─── Materials provided

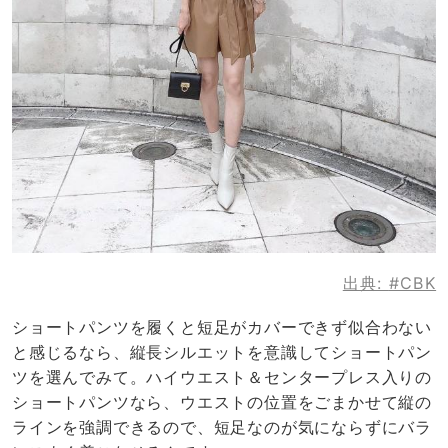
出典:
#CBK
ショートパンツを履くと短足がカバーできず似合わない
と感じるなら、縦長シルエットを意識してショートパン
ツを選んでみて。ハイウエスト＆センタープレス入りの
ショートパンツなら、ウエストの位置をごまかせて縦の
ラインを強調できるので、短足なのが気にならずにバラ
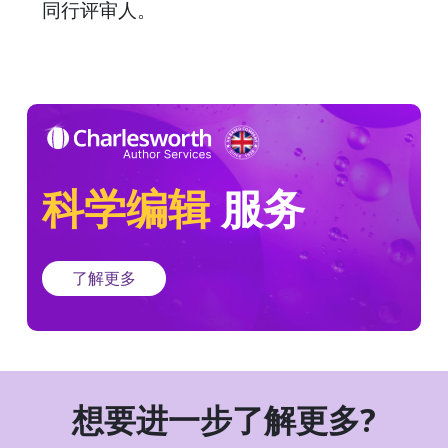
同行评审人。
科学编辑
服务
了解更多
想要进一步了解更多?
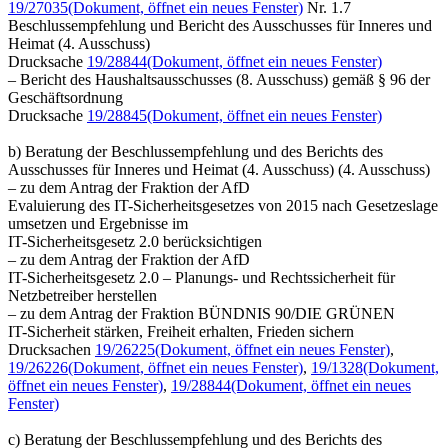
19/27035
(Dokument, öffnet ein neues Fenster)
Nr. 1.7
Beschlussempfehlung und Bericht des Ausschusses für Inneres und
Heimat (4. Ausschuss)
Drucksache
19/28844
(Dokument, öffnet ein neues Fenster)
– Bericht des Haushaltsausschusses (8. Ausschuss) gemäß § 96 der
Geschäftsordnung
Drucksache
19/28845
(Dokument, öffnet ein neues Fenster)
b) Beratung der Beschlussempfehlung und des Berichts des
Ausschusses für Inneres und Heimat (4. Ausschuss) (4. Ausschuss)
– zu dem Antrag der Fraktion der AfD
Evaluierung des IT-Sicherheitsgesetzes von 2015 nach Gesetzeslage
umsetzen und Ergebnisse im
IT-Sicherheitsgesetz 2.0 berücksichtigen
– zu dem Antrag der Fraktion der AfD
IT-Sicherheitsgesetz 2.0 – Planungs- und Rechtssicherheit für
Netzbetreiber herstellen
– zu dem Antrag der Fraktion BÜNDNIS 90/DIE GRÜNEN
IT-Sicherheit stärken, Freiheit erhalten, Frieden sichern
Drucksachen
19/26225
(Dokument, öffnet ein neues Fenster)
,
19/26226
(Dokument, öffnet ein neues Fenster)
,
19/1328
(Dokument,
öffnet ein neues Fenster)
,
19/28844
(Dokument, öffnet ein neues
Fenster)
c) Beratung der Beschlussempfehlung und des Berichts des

──────
─── Materials provided

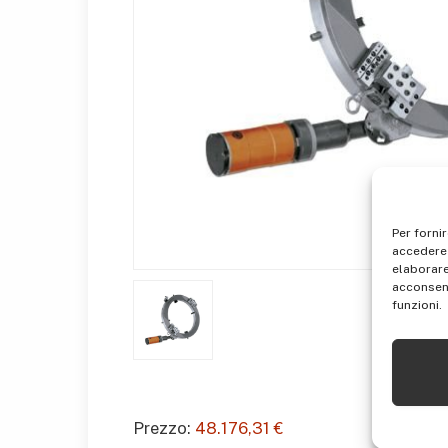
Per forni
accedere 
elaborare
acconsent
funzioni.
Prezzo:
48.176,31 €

──────
─── Materials provided

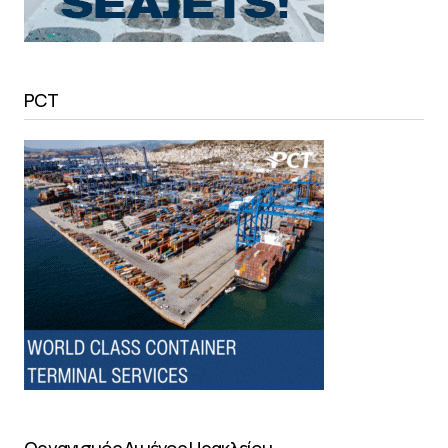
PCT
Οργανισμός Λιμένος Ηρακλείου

──────

Directions for this task
Within the listing above, write out the stretch from the line with "ショートパンツなら、ウエストの位置をごまかせて縦の" through the line with "Ausschusses für Inneres und Heimat" exactly. Any pictures are to be left out.

Expected output
ショートパンツなら、ウエストの位置をごまかせて縦の
ラインを強調できるので、短足なのが気にならずにバラ
同行评审人。
科学编辑
服务
了解更多
想要进一步了解更多?
19/27035
(Dokument, öffnet ein neues Fenster)
Nr. 1.7
Beschlussempfehlung und Bericht des Ausschusses für Inneres und
Heimat (4. Ausschuss)
Drucksache
19/28844
(Dokument, öffnet ein neues Fenster)
– Bericht des Haushaltsausschusses (8. Ausschuss) gemäß § 96 der
Geschäftsordnung
Drucksache
19/28845
(Dokument, öffnet ein neues Fenster)
b) Beratung der Beschlussempfehlung und des Berichts des
Ausschusses für Inneres und Heimat (4. Ausschuss) (4. Ausschuss)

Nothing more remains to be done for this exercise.